[GIVEN EXERCISE]:
Extract every line from the items below that contains the string "sketch".

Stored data
□ □ □ □

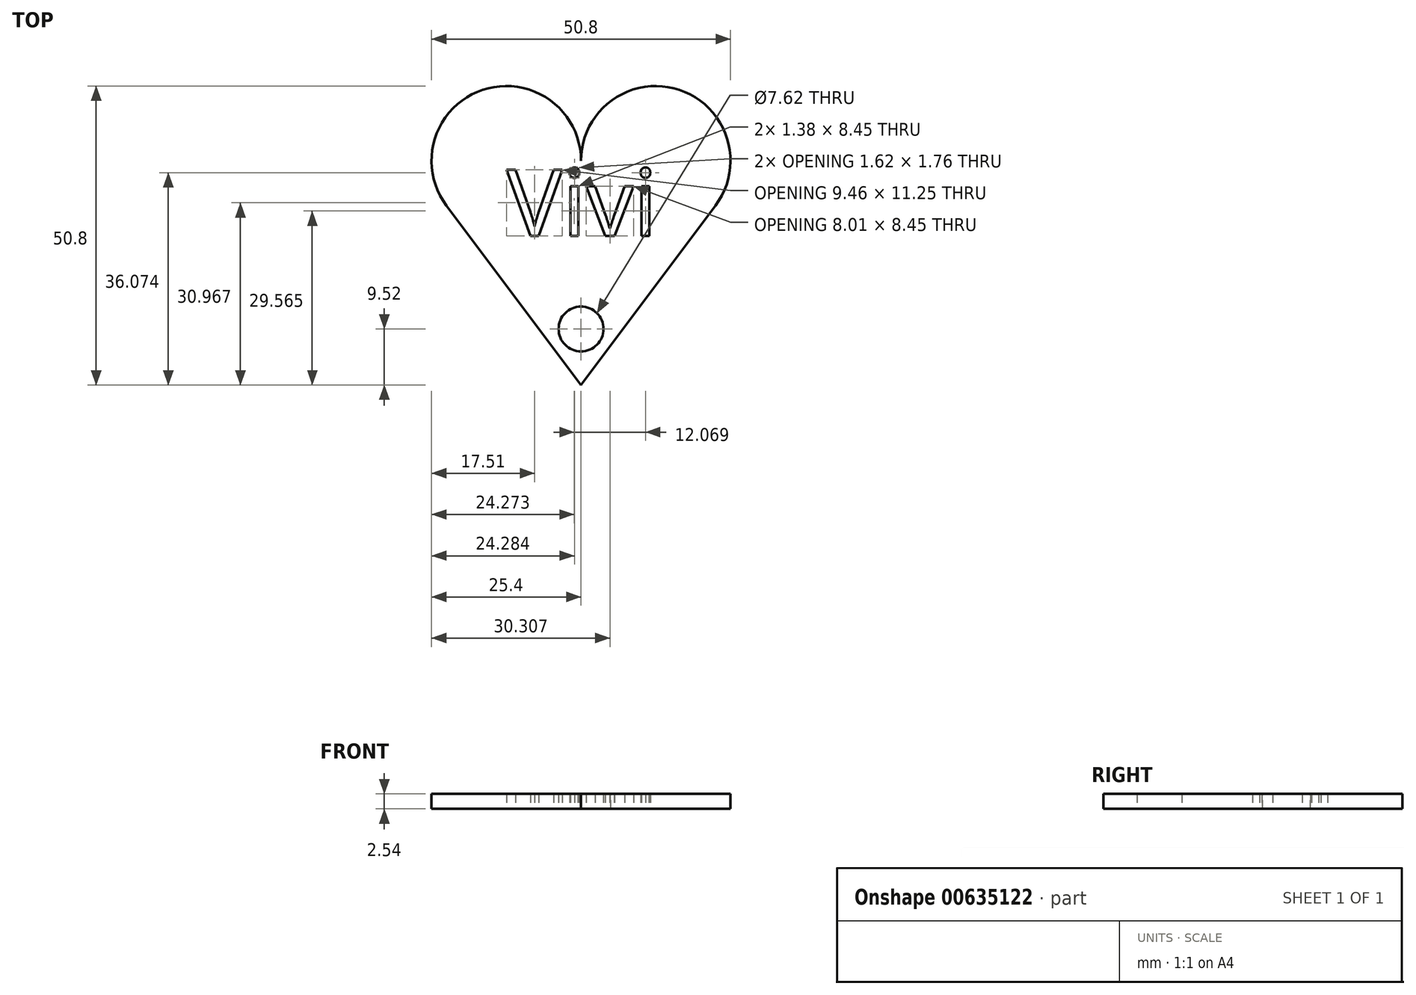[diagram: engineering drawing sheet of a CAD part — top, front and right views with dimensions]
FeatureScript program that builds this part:
annotation { "Feature Type Name" : "Feature", "Feature Type Description" : "" }
export const myFeature = defineFeature(function(context is Context, id is Id, definition is map)
    precondition{}
    {
        {
            var Q0;
            Q0=qCreatedBy(makeId("Top.planeOp"),FACE);
            var sketch = newSketch(context, id + "F0", { "sketchPlane" : qUnion([Q0])});
            skArc(sketch, "E0", {"start": v(0, 38.1) * mm, "mid": v(-16.72, 50.15) * mm, "end": v(-22.86, 30.48) * mm});
            skArc(sketch, "E1", {"start": v(22.86, 30.48) * mm, "mid": v(16.72, 50.15) * mm, "end": v(0, 38.1) * mm});
            skLineSegment(sketch, "E2", {"start": v(0, 0) * mm, "end": v(-22.86, 30.48) * mm});
            skLineSegment(sketch, "E3", {"start": v(0, 0) * mm, "end": v(22.86, 30.48) * mm});
            skText(sketch, "E4", { "text": "Vivi", "fontName": "NotoSans-Regular.ttf"});
            skPoint(sketch, "E5.center.orphan", {"position": v(0, 7.08) * mm});
            skCircle(sketch, "E6", {"center": v(0, 9.52) * mm, "radius": 3.81 * mm});
            const initialGuessF0  = {"E4": [-0.01262, 0.02534, 1, 0, 0.01135]};
            skSetInitialGuess(sketch, initialGuessF0);
            skSolve(sketch);
        }
        {
            var Q0;
            Q0=makeQuery(id+"F0.imprint","IMPRINT",FACE,{"disambiguationData":[TD([[makeQuery(id+"F0.imprint","IMPRINT",EDGE,{"derivedFrom":sQuery(id+"F0.wireOp",EDGE,"E0")}),1.0]])]});
            extrude(context, id + "F1", {"entities" : qUnion([Q0]), "depth" : 2.54 * mm, "offsetDistance" : 25.4 * mm});
        }
    });
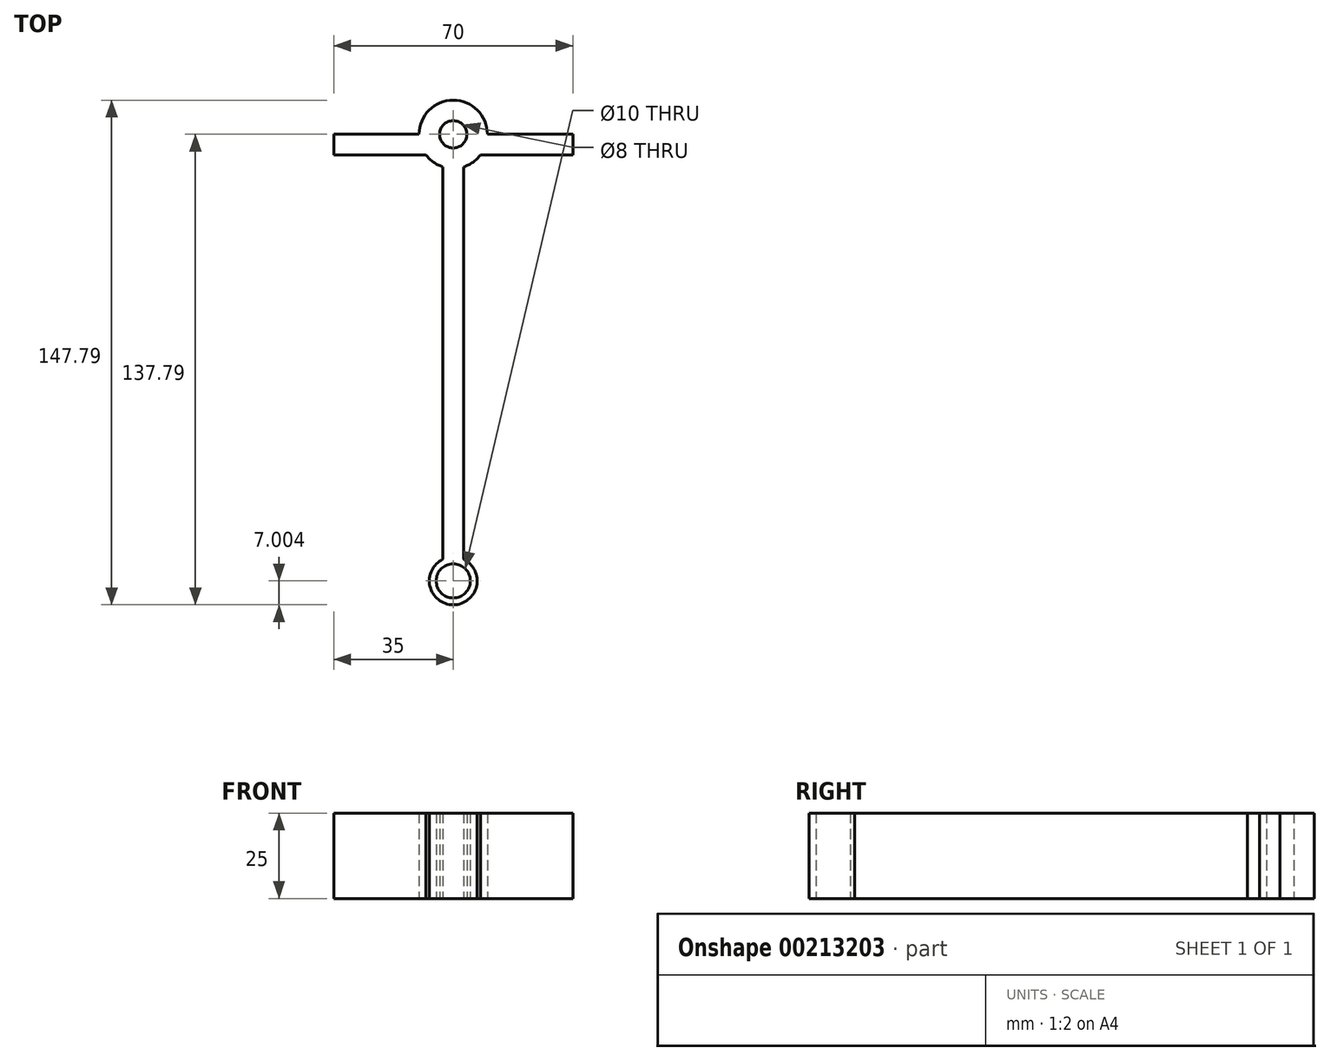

□ □ □ □

[COMPLETE ANSWER]:
            var sketch = newSketch(context, id + "F0", { "sketchPlane" : qUnion([Q0])});
            skArc(sketch, "E0", {"start": v(0, 38.1) * mm, "mid": v(-16.72, 50.15) * mm, "end": v(-22.86, 30.48) * mm});
            skArc(sketch, "E1", {"start": v(22.86, 30.48) * mm, "mid": v(16.72, 50.15) * mm, "end": v(0, 38.1) * mm});
            skLineSegment(sketch, "E2", {"start": v(0, 0) * mm, "end": v(-22.86, 30.48) * mm});
            skLineSegment(sketch, "E3", {"start": v(0, 0) * mm, "end": v(22.86, 30.48) * mm});
            skText(sketch, "E4", { "text": "Vivi", "fontName": "NotoSans-Regular.ttf"});
            skPoint(sketch, "E5.center.orphan", {"position": v(0, 7.08) * mm});
            skCircle(sketch, "E6", {"center": v(0, 9.52) * mm, "radius": 3.81 * mm});
            skSetInitialGuess(sketch, initialGuessF0);
            skSolve(sketch);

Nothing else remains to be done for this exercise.